───── PROVIDED RECORDS ─────
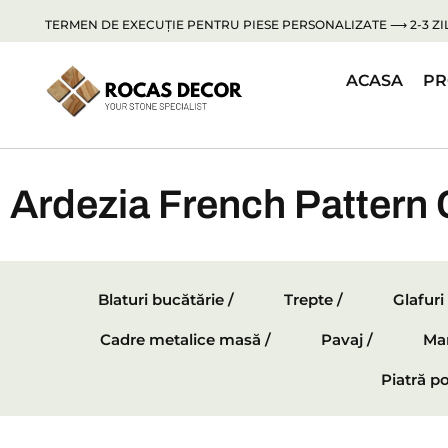
TERMEN DE EXECUȚIE PENTRU PIESE PERSONALIZATE ⟶ 2-3 ZIL
ACASA
PR
Ardezia French Pattern 
Blaturi bucătărie /
Trepte /
Glafuri
Cadre metalice masă /
Pavaj /
Mar
Piatră po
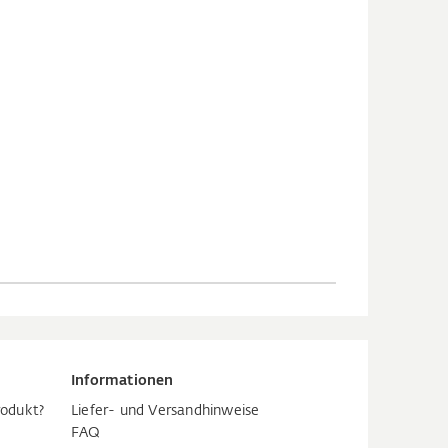
Informationen
rodukt?
Liefer- und Versandhinweise
FAQ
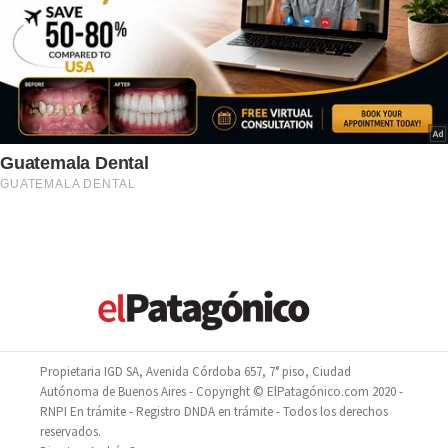
Propietaria IGD SA, Avenida Córdoba 657, 7° piso, Ciudad
Autónoma de Buenos Aires - Copyright © ElPatagónico.com 2020 -
RNPI En trámite - Registro DNDA en trámite - Todos los derechos
reservados.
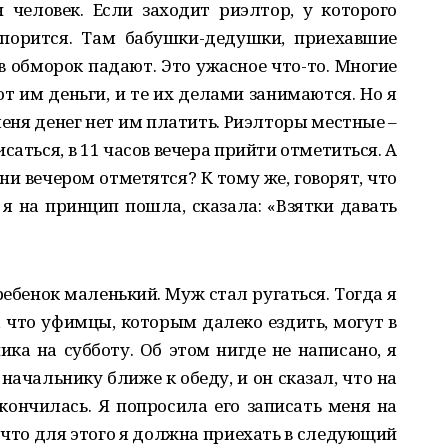
 человек. Если заходит риэлтор, у которого
опорится. Там бабушки-дедушки, приехавшие
 в обморок падают. Это ужасное что-то. Многие
т им деньги, и те их делами занимаются. Но я
меня денег нет им платить. Риэлторы местные –
саться, в 11 часов вечера прийти отметиться. А
они вечером отметятся? К тому же, говорят, что
 я на принцип пошла, сказала: «Взятки давать
ребенок маленький. Муж стал ругаться. Тогда я
, что уфимцы, которым далеко ездить, могут в
ика на субботу. Об этом нигде не написано, я
начальнику ближе к обеду, и он сказал, что на
ончилась. Я попросила его записать меня на
 что для этого я должна приехать в следующий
─────
• _WORK TO COMPLETE_
Pull out the lines of the material from the one containing "Informationen" through the end, copying them word for word, and leave out the pictures.

• _ANSWER TO THIS PROBLEM_
Informationen
rodukt?
Liefer- und Versandhinweise
FAQ
Propietaria IGD SA, Avenida Córdoba 657, 7° piso, Ciudad
Autónoma de Buenos Aires - Copyright © ElPatagónico.com 2020 -
RNPI En trámite - Registro DNDA en trámite - Todos los derechos
reservados.
 человек. Если заходит риэлтор, у которого
опорится. Там бабушки-дедушки, приехавшие
 в обморок падают. Это ужасное что-то. Многие
т им деньги, и те их делами занимаются. Но я
меня денег нет им платить. Риэлторы местные –
саться, в 11 часов вечера прийти отметиться. А
они вечером отметятся? К тому же, говорят, что
 я на принцип пошла, сказала: «Взятки давать
ребенок маленький. Муж стал ругаться. Тогда я
, что уфимцы, которым далеко ездить, могут в
ика на субботу. Об этом нигде не написано, я
начальнику ближе к обеду, и он сказал, что на
ончилась. Я попросила его записать меня на
 что для этого я должна приехать в следующий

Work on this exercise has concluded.